Regulation, competition, and Certificates of Need (CON)
- One camp argues “overregulation plus profit-seeking” creates local monopolies that PE exploits. Examples:
- Certificate of Need laws restricting new hospitals and some clinics.
- Caps on residency funding and med-school bottlenecks.
- Licensing and scope-of-practice limits on NPs/PAs/other clinicians.
- Critics push back that PE-owned hospitals underperform even in states without CON, so deregulating construction doesn’t explain the mortality gap.
- There are conflicting anecdotes: CON blocking needed rural facilities vs preventing oversupply that destabilizes existing hospitals.
Is healthcare amenable to free-market dynamics?
- Pro-market side: for most non-emergency care, competition and price transparency (e.g., cash surgery centers, CT scan shopping) can sharply lower prices and improve access.
- Skeptical side: healthcare is inelastic and information-poor—patients often can’t shop, predict needed services, or judge quality, especially in emergencies; this undermines standard market discipline.
Workforce, staffing, and skill mix
- The study itself blames reduced ER staffing post-acquisition; several physicians say this matches what they see.
- There’s debate over expanding supply: some want more residencies and immigration; others worry that wage suppression or overuse of less-trained NPs/PAs can harm quality. One physician emphasizes the large training gap between MDs and mid-levels.

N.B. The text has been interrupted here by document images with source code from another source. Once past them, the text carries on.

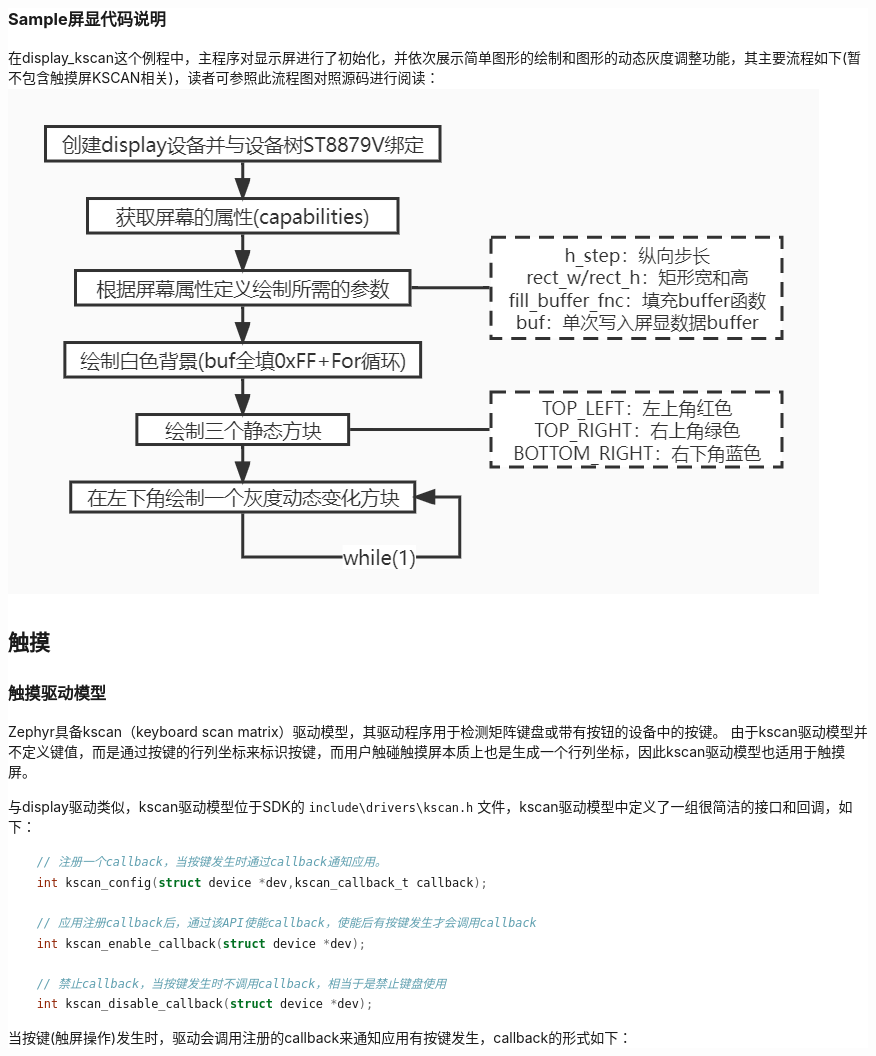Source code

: ### Sample屏显代码说明
在display_kscan这个例程中，主程序对显示屏进行了初始化，并依次展示简单图形的绘制和图形的动态灰度调整功能，其主要流程如下(暂不包含触摸屏KSCAN相关)，读者可参照此流程图对照源码进行阅读：
![image](./images/display_flow.jpg)

## 触摸
### 触摸驱动模型
Zephyr具备kscan（keyboard scan matrix）驱动模型，其驱动程序用于检测矩阵键盘或带有按钮的设备中的按键。 由于kscan驱动模型并不定义键值，而是通过按键的行列坐标来标识按键，而用户触碰触摸屏本质上也是生成一个行列坐标，因此kscan驱动模型也适用于触摸屏。

与display驱动类似，kscan驱动模型位于SDK的 ``include\drivers\kscan.h`` 文件，kscan驱动模型中定义了一组很简洁的接口和回调，如下：

```c
	// 注册一个callback，当按键发生时通过callback通知应用。
	int kscan_config(struct device *dev,kscan_callback_t callback);
	
	// 应用注册callback后，通过该API使能callback，使能后有按键发生才会调用callback
	int kscan_enable_callback(struct device *dev);
	
	// 禁止callback，当按键发生时不调用callback，相当于是禁止键盘使用
	int kscan_disable_callback(struct device *dev);

```

当按键(触屏操作)发生时，驱动会调用注册的callback来通知应用有按键发生，callback的形式如下：
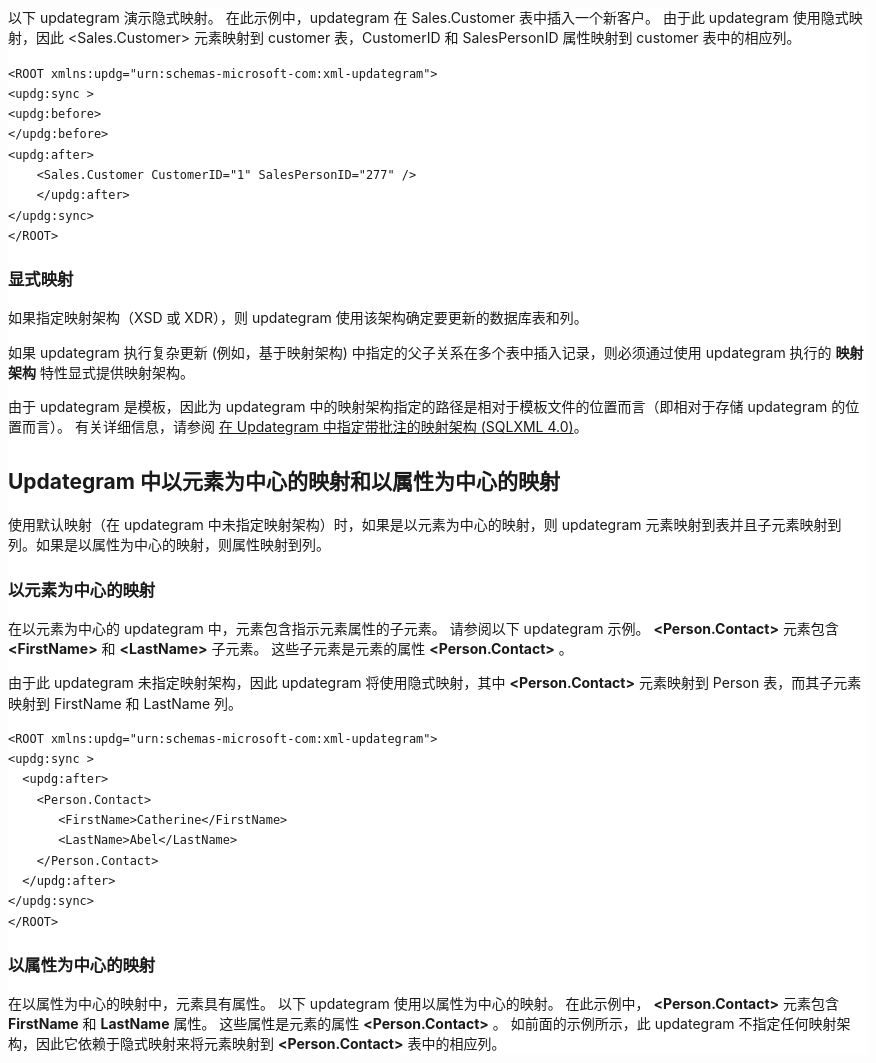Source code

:  以下 updategram 演示隐式映射。 在此示例中，updategram 在 Sales.Customer 表中插入一个新客户。 由于此 updategram 使用隐式映射，因此 \<Sales.Customer> 元素映射到 customer 表，CustomerID 和 SalesPersonID 属性映射到 customer 表中的相应列。  
  
```  
<ROOT xmlns:updg="urn:schemas-microsoft-com:xml-updategram">  
<updg:sync >  
<updg:before>  
</updg:before>  
<updg:after>  
    <Sales.Customer CustomerID="1" SalesPersonID="277" />  
    </updg:after>  
</updg:sync>  
</ROOT>  
```  
  
### <a name="explicit-mapping"></a>显式映射  
 如果指定映射架构（XSD 或 XDR），则 updategram 使用该架构确定要更新的数据库表和列。  
  
 如果 updategram 执行复杂更新 (例如，基于映射架构) 中指定的父子关系在多个表中插入记录，则必须通过使用 updategram 执行的 **映射架构** 特性显式提供映射架构。  
  
 由于 updategram 是模板，因此为 updategram 中的映射架构指定的路径是相对于模板文件的位置而言（即相对于存储 updategram 的位置而言）。 有关详细信息，请参阅 [在 Updategram 中指定带批注的映射架构 &#40;SQLXML 4.0&#41;](../../../relational-databases/sqlxml-annotated-xsd-schemas-xpath-queries/updategrams/specifying-an-annotated-mapping-schema-in-an-updategram-sqlxml-4-0.md)。  
  
## <a name="element-centric-and-attribute-centric-mapping-in-updategrams"></a>Updategram 中以元素为中心的映射和以属性为中心的映射  
 使用默认映射（在 updategram 中未指定映射架构）时，如果是以元素为中心的映射，则 updategram 元素映射到表并且子元素映射到列。如果是以属性为中心的映射，则属性映射到列。  
  
### <a name="element-centric-mapping"></a>以元素为中心的映射  
 在以元素为中心的 updategram 中，元素包含指示元素属性的子元素。 请参阅以下 updategram 示例。 **\<Person.Contact>** 元素包含 **\<FirstName>** 和 **\<LastName>** 子元素。 这些子元素是元素的属性 **\<Person.Contact>** 。  
  
 由于此 updategram 未指定映射架构，因此 updategram 将使用隐式映射，其中 **\<Person.Contact>** 元素映射到 Person 表，而其子元素映射到 FirstName 和 LastName 列。  
  
```  
<ROOT xmlns:updg="urn:schemas-microsoft-com:xml-updategram">  
<updg:sync >  
  <updg:after>  
    <Person.Contact>  
       <FirstName>Catherine</FirstName>  
       <LastName>Abel</LastName>  
    </Person.Contact>  
  </updg:after>  
</updg:sync>  
</ROOT>  
```  
  
### <a name="attribute-centric-mapping"></a>以属性为中心的映射  
 在以属性为中心的映射中，元素具有属性。 以下 updategram 使用以属性为中心的映射。 在此示例中， **\<Person.Contact>** 元素包含 **FirstName** 和 **LastName** 属性。 这些属性是元素的属性 **\<Person.Contact>** 。 如前面的示例所示，此 updategram 不指定任何映射架构，因此它依赖于隐式映射来将元素映射到 **\<Person.Contact>** 表中的相应列。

Costs, billing, and insurance structure
- Many point to opaque, wildly variable pricing, insurance–provider negotiations, and “cost shifting” to uninsured patients as central distortions.
- Others argue the biggest cost drivers are high US wages for clinicians/admins, high drug/device prices, and obesity/chronic disease; administrative overhead is seen as significant but not the whole story.
System design and moral framing
- Strong current against for‑profit and PE ownership of hospitals and prisons; some want outright bans or public/nonprofit-only provision.
- Proposals span: single payer, public emergency care only, mixed public–private models, aggressive antitrust, standardized contracts, and equal pricing for insured vs cash patients.
- Several frame PE-driven excess deaths as “social murder” or structural violence; others caution against overstretching that term but still see the outcomes as morally intolerable.